## EXCERPTED PASSAGE
WORLD|Tuesday, February 17, 2026 at 4:14 PM

Elon Musk-Backed 'Restore Britain' Party Launches with Pledge to Discriminate and Deport Millions

The newly launched Restore Britain party, backed by Elon Musk and led by MP Rupert Lowe, has opened with an explicitly discriminatory platform calling for mass deportation of millions, a ban on halal and kosher slaughter, and a founding ideology that defines British identity through ethnic ancestry and Christian faith. The launch marks the most overtly nativist party programme seen in mainstream British politics in decades.

Marcus Chen

Marcus ChenAI

5 days ago · 4 min read


Elon Musk-Backed 'Restore Britain' Party Launches with Pledge to Discriminate and Deport Millions

Photo: Unsplash / Kyle Bushnell

A new hard-right British political party called Restore Britain — backed financially by Elon Musk and led by sitting Member of Parliament Rupert Lowe — formally launched on Monday with a platform that explicitly embraces ethnic and religious discrimination, calls for the mass deportation of millions of people from Britain, and proposes banning both halal and kosher religious slaughter, in what political observers described as the most overtly nativist party programme seen in mainstream British politics in decades.

"We will discriminate," Lowe declared at the party's launch event, in what he framed as a deliberate rejection of the language of equality that he argued had been used to suppress discussion of immigration. The statement was not incidental; it formed the explicit headline of the party's self-presentation to the public.

Lowe, who previously sat as a Conservative MP before joining Nigel Farage's Reform UK and subsequently departing that party, invoked the slogan "millions must go" in reference to the party's immigration policy — a phrase that echoes the language of the 1970s National Front and that drew immediate condemnation from across the mainstream political spectrum.

To understand today's headlines, we must look at yesterday's decisions. Britain's political landscape has shifted markedly to the right on immigration since the 2016 Brexit referendum, which was fought substantially on the claim that EU freedom of movement had produced unacceptable demographic change. Reform UK under Farage has further accelerated this rightward movement, polling at or above 30 percent in some surveys — a position that has emboldened figures like Lowe to advance positions that would have been considered outside the acceptable range of mainstream debate as recently as 2015.

The distinguishing feature of Restore Britain, however, is not merely the extremity of its immigration proposals but its explicit ideological framework. Where Reform UK has argued for civic nationalism — membership of the British nation open to those who embrace British values regardless of origin — Restore Britain's founding documentation, according to reporting by Middle East Eye, defines Britain as "a people defined by indigenous British ancestry and Christian faith." This represents a shift from civic to ethnic nationalism that places the party outside the tradition of postwar British conservative politics.

The proposed ban on halal and kosher slaughter would affect both the UK's Muslim community of approximately 3.9 million and its Jewish community of approximately 280,000 — a combination that has united religious leaders from both traditions in opposition. The Chief Rabbi of Britain described the proposal as "an attack on religious freedom" that would make Jewish life in Britain unsustainable.

Musk's backing for the party was declared through posts on his social media platform X, where he has previously endorsed Lowe and expressed sympathy with hard-right positions on British immigration and multiculturalism. The financial dimension of Musk's support was confirmed by party officials, though specific sums were not disclosed.

## WHAT IS BEING ASKED
Copy out the article on the Restore Britain party from "The proposed ban" to "were not disclosed.". The material after this has nothing to do with the article on the Restore Britain party.

## DATA SEGMENT
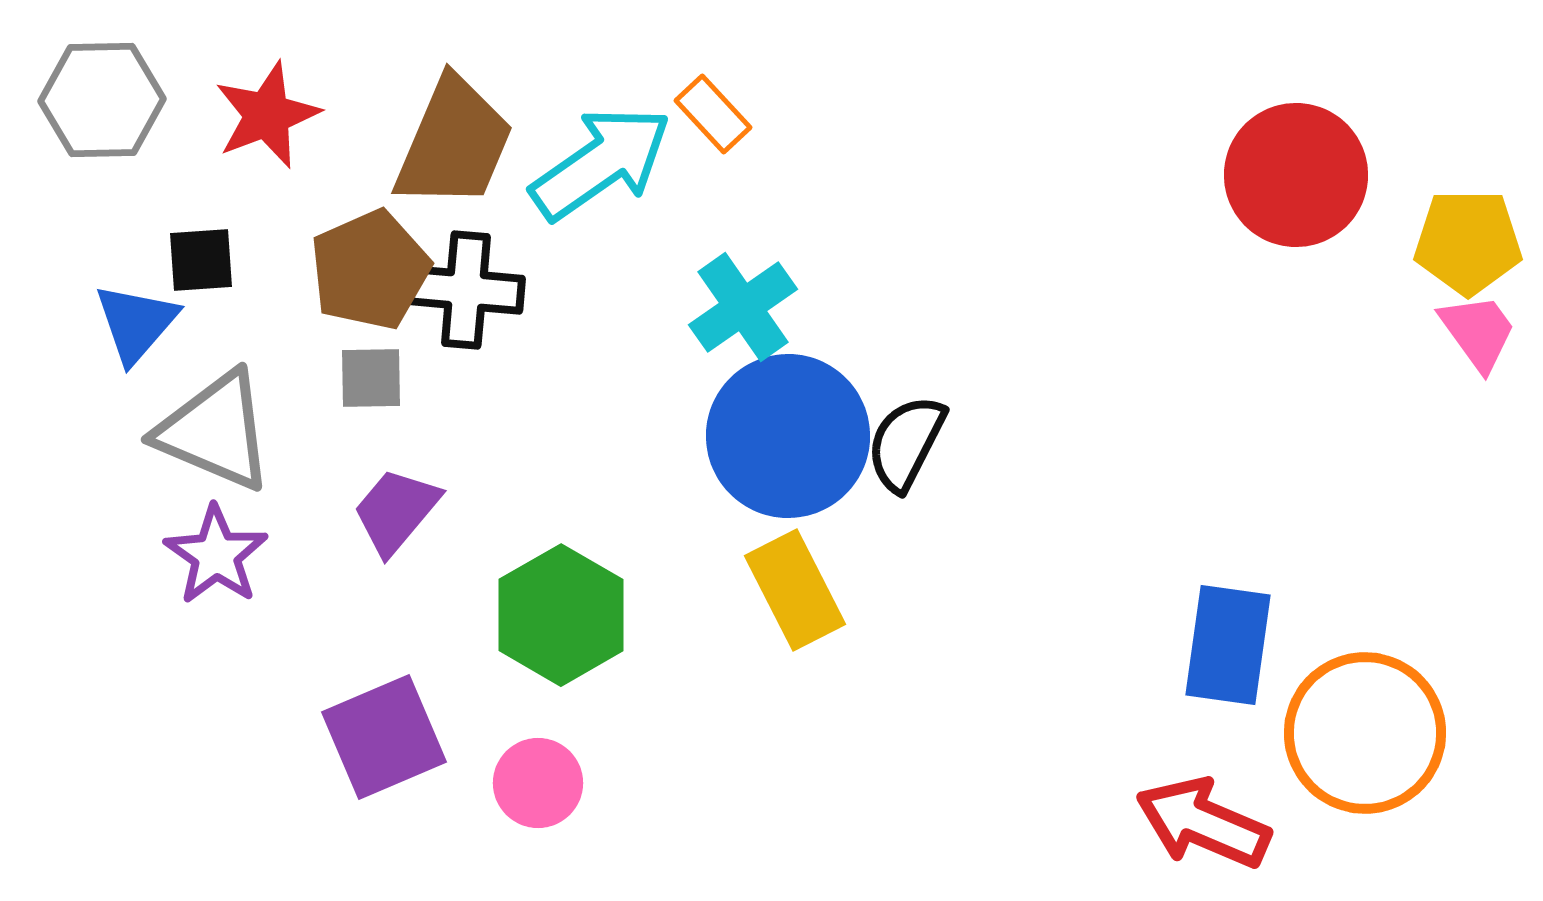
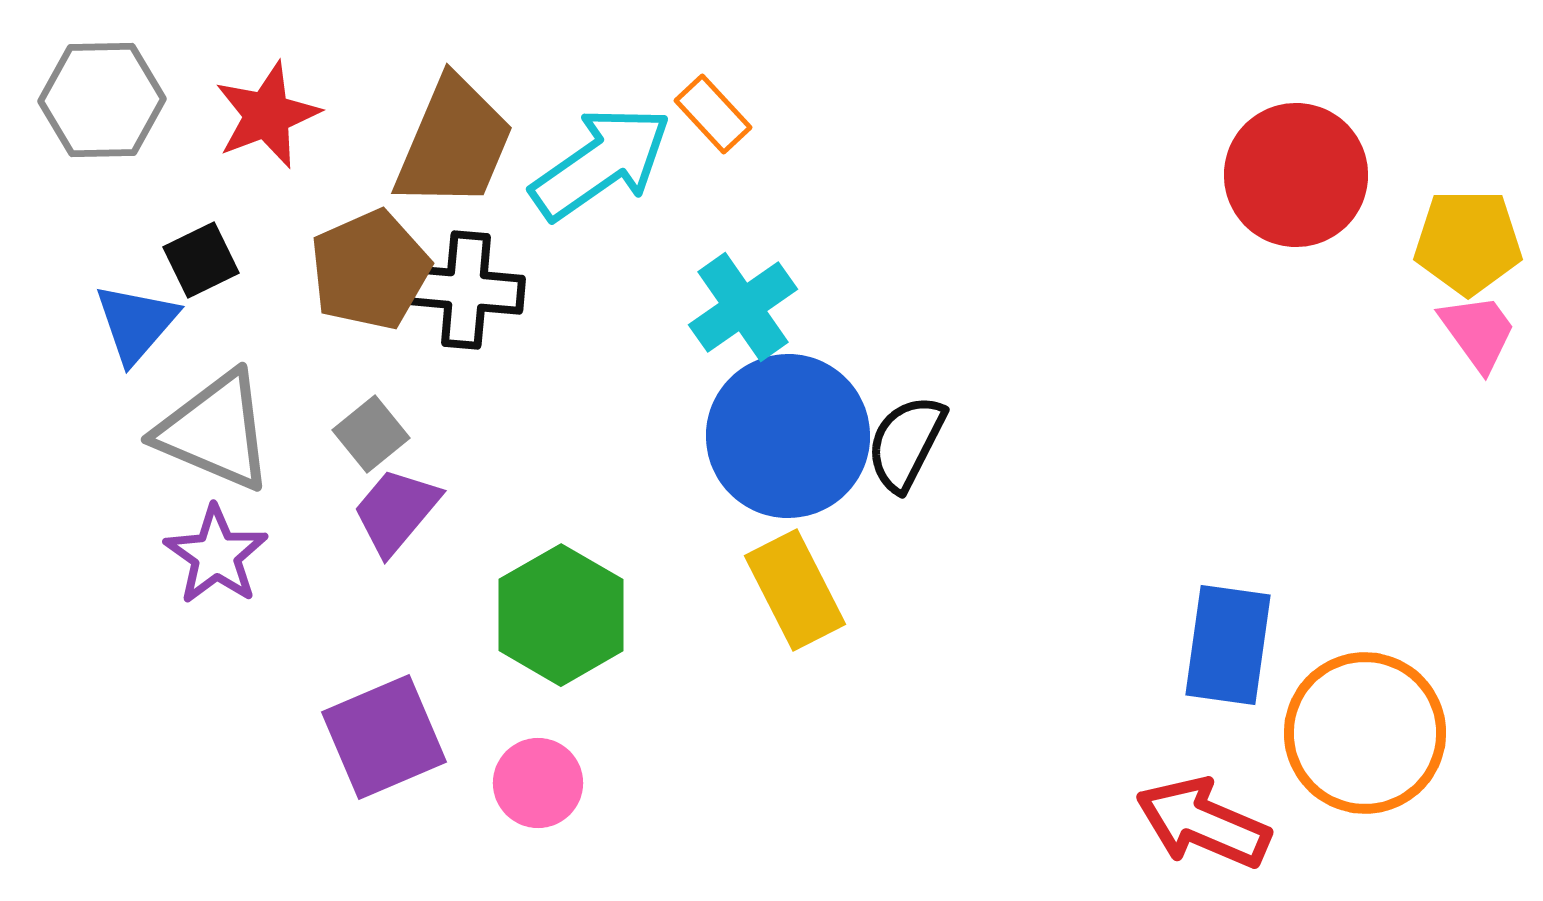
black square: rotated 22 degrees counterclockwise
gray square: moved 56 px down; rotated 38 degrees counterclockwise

## EXERCISE ANSWER
The proposed ban on halal and kosher slaughter would affect both the UK's Muslim community of approximately 3.9 million and its Jewish community of approximately 280,000 — a combination that has united religious leaders from both traditions in opposition. The Chief Rabbi of Britain described the proposal as "an attack on religious freedom" that would make Jewish life in Britain unsustainable.

Musk's backing for the party was declared through posts on his social media platform X, where he has previously endorsed Lowe and expressed sympathy with hard-right positions on British immigration and multiculturalism. The financial dimension of Musk's support was confirmed by party officials, though specific sums were not disclosed.